**Task to carry out**
Leave out the pictures and return every entry exactly as it appears.

[Start of section]

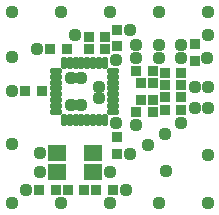
<source format=gts>
*%FSLAX24Y24*%
*%MOIN*%
G01*
%ADD11C,0.0010*%
%ADD12C,0.0030*%
%ADD13C,0.0043*%
%ADD14C,0.0050*%
%ADD15C,0.0060*%
%ADD16C,0.0070*%
%ADD17C,0.0073*%
%ADD18C,0.0080*%
%ADD19C,0.0100*%
%ADD20C,0.0110*%
%ADD21C,0.0150*%
%ADD22C,0.0200*%
%ADD23C,0.0250*%
%ADD24C,0.0300*%
%ADD25C,0.0360*%
%ADD26C,0.0440*%
%ADD27C,0.0600*%
%ADD28R,0.0300X0.0300*%
%ADD29R,0.0380X0.0380*%
%ADD30R,0.0551X0.0453*%
%ADD31R,0.0631X0.0533*%
%ADD32O,0.0118X0.0354*%
%ADD33O,0.0198X0.0434*%
%ADD34O,0.0354X0.0118*%
%ADD35O,0.0434X0.0198*%
D26*
X21680Y18640D02*
D03*
X19100Y18810D02*
D03*
X17240Y18650D02*
D03*
X21680Y13030D02*
D03*
X20040Y17870D02*
D03*
X19290D02*
D03*
Y15640D02*
D03*
X17110Y16300D02*
D03*
Y17210D02*
D03*
X15150Y16788D02*
D03*
X18430Y14060D02*
D03*
X16100Y14691D02*
D03*
X15981Y18168D02*
D03*
X18960Y13460D02*
D03*
X15630D02*
D03*
X17470Y16300D02*
D03*
Y17210D02*
D03*
X16100Y14060D02*
D03*
X20790Y15690D02*
D03*
X15150Y13030D02*
D03*
X20800Y17870D02*
D03*
X19100Y14680D02*
D03*
X18620Y17810D02*
D03*
Y15720D02*
D03*
X18060Y16550D02*
D03*
Y16910D02*
D03*
X19700Y14980D02*
D03*
X15150Y14990D02*
D03*
X18415Y19410D02*
D03*
X16782D02*
D03*
X20048D02*
D03*
X15150D02*
D03*
X21680D02*
D03*
X18415Y13030D02*
D03*
X16782D02*
D03*
X20048D02*
D03*
X21680Y14625D02*
D03*
X15150Y17920D02*
D03*
X21240Y16890D02*
D03*
X21680Y16220D02*
D03*
X20280Y14100D02*
D03*
X19290Y18320D02*
D03*
X20040D02*
D03*
X20800D02*
D03*
X21680Y16890D02*
D03*
X21240Y16220D02*
D03*
X20260Y15340D02*
D03*
X21670Y17870D02*
D03*
D29*
X18259Y18587D02*
D03*
X17709D02*
D03*
X18259Y18187D02*
D03*
X17709D02*
D03*
X20240Y16560D02*
D03*
X20790D02*
D03*
X18660Y18810D02*
D03*
X19290Y17430D02*
D03*
X15591Y16788D02*
D03*
X16428Y18168D02*
D03*
X20790Y16133D02*
D03*
X18520Y13460D02*
D03*
X21240Y18330D02*
D03*
X16070Y13460D02*
D03*
X19840Y16080D02*
D03*
X21240Y17780D02*
D03*
X20790Y17380D02*
D03*
Y16960D02*
D03*
X20240Y17380D02*
D03*
X18660Y18260D02*
D03*
X20240Y16960D02*
D03*
X19840Y17030D02*
D03*
Y17430D02*
D03*
X19440Y17030D02*
D03*
X19840Y16480D02*
D03*
X19440D02*
D03*
X19290Y16080D02*
D03*
X20240Y16133D02*
D03*
X16141Y16788D02*
D03*
X17570Y13460D02*
D03*
X17970D02*
D03*
X17020D02*
D03*
X16620D02*
D03*
X16978Y18168D02*
D03*
X18660Y15233D02*
D03*
Y14683D02*
D03*
D31*
X16670Y14691D02*
D03*
X17850Y14060D02*
D03*
Y14691D02*
D03*
X16670Y14060D02*
D03*
D33*
X16881Y17721D02*
D03*
X17668D02*
D03*
X17865D02*
D03*
X17078D02*
D03*
X17275D02*
D03*
X17472D02*
D03*
X18062D02*
D03*
X18259D02*
D03*
Y15799D02*
D03*
X17472D02*
D03*
X17275D02*
D03*
X18062D02*
D03*
X17865D02*
D03*
X17668D02*
D03*
X17078D02*
D03*
X16881D02*
D03*
D35*
X16609Y16071D02*
D03*
Y16858D02*
D03*
Y17055D02*
D03*
Y16268D02*
D03*
Y16465D02*
D03*
Y16662D02*
D03*
Y17252D02*
D03*
Y17449D02*
D03*
X18531D02*
D03*
Y16662D02*
D03*
Y16465D02*
D03*
Y17252D02*
D03*
Y17055D02*
D03*
Y16858D02*
D03*
Y16268D02*
D03*
Y16071D02*
D03*
M02*

</source>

[End of section]

**Task output**
<source format=gts>
*%FSLAX24Y24*%
*%MOIN*%
G01*
%ADD11C,0.0010*%
%ADD12C,0.0030*%
%ADD13C,0.0043*%
%ADD14C,0.0050*%
%ADD15C,0.0060*%
%ADD16C,0.0070*%
%ADD17C,0.0073*%
%ADD18C,0.0080*%
%ADD19C,0.0100*%
%ADD20C,0.0110*%
%ADD21C,0.0150*%
%ADD22C,0.0200*%
%ADD23C,0.0250*%
%ADD24C,0.0300*%
%ADD25C,0.0360*%
%ADD26C,0.0440*%
%ADD27C,0.0600*%
%ADD28R,0.0300X0.0300*%
%ADD29R,0.0380X0.0380*%
%ADD30R,0.0551X0.0453*%
%ADD31R,0.0631X0.0533*%
%ADD32O,0.0118X0.0354*%
%ADD33O,0.0198X0.0434*%
%ADD34O,0.0354X0.0118*%
%ADD35O,0.0434X0.0198*%
D26*
X21680Y18640D02*
D03*
X19100Y18810D02*
D03*
X17240Y18650D02*
D03*
X21680Y13030D02*
D03*
X20040Y17870D02*
D03*
X19290D02*
D03*
Y15640D02*
D03*
X17110Y16300D02*
D03*
Y17210D02*
D03*
X15150Y16788D02*
D03*
X18430Y14060D02*
D03*
X16100Y14691D02*
D03*
X15981Y18168D02*
D03*
X18960Y13460D02*
D03*
X15630D02*
D03*
X17470Y16300D02*
D03*
Y17210D02*
D03*
X16100Y14060D02*
D03*
X20790Y15690D02*
D03*
X15150Y13030D02*
D03*
X20800Y17870D02*
D03*
X19100Y14680D02*
D03*
X18620Y17810D02*
D03*
Y15720D02*
D03*
X18060Y16550D02*
D03*
Y16910D02*
D03*
X19700Y14980D02*
D03*
X15150Y14990D02*
D03*
X18415Y19410D02*
D03*
X16782D02*
D03*
X20048D02*
D03*
X15150D02*
D03*
X21680D02*
D03*
X18415Y13030D02*
D03*
X16782D02*
D03*
X20048D02*
D03*
X21680Y14625D02*
D03*
X15150Y17920D02*
D03*
X21240Y16890D02*
D03*
X21680Y16220D02*
D03*
X20280Y14100D02*
D03*
X19290Y18320D02*
D03*
X20040D02*
D03*
X20800D02*
D03*
X21680Y16890D02*
D03*
X21240Y16220D02*
D03*
X20260Y15340D02*
D03*
X21670Y17870D02*
D03*
D29*
X18259Y18587D02*
D03*
X17709D02*
D03*
X18259Y18187D02*
D03*
X17709D02*
D03*
X20240Y16560D02*
D03*
X20790D02*
D03*
X18660Y18810D02*
D03*
X19290Y17430D02*
D03*
X15591Y16788D02*
D03*
X16428Y18168D02*
D03*
X20790Y16133D02*
D03*
X18520Y13460D02*
D03*
X21240Y18330D02*
D03*
X16070Y13460D02*
D03*
X19840Y16080D02*
D03*
X21240Y17780D02*
D03*
X20790Y17380D02*
D03*
Y16960D02*
D03*
X20240Y17380D02*
D03*
X18660Y18260D02*
D03*
X20240Y16960D02*
D03*
X19840Y17030D02*
D03*
Y17430D02*
D03*
X19440Y17030D02*
D03*
X19840Y16480D02*
D03*
X19440D02*
D03*
X19290Y16080D02*
D03*
X20240Y16133D02*
D03*
X16141Y16788D02*
D03*
X17570Y13460D02*
D03*
X17970D02*
D03*
X17020D02*
D03*
X16620D02*
D03*
X16978Y18168D02*
D03*
X18660Y15233D02*
D03*
Y14683D02*
D03*
D31*
X16670Y14691D02*
D03*
X17850Y14060D02*
D03*
Y14691D02*
D03*
X16670Y14060D02*
D03*
D33*
X16881Y17721D02*
D03*
X17668D02*
D03*
X17865D02*
D03*
X17078D02*
D03*
X17275D02*
D03*
X17472D02*
D03*
X18062D02*
D03*
X18259D02*
D03*
Y15799D02*
D03*
X17472D02*
D03*
X17275D02*
D03*
X18062D02*
D03*
X17865D02*
D03*
X17668D02*
D03*
X17078D02*
D03*
X16881D02*
D03*
D35*
X16609Y16071D02*
D03*
Y16858D02*
D03*
Y17055D02*
D03*
Y16268D02*
D03*
Y16465D02*
D03*
Y16662D02*
D03*
Y17252D02*
D03*
Y17449D02*
D03*
X18531D02*
D03*
Y16662D02*
D03*
Y16465D02*
D03*
Y17252D02*
D03*
Y17055D02*
D03*
Y16858D02*
D03*
Y16268D02*
D03*
Y16071D02*
D03*
M02*

</source>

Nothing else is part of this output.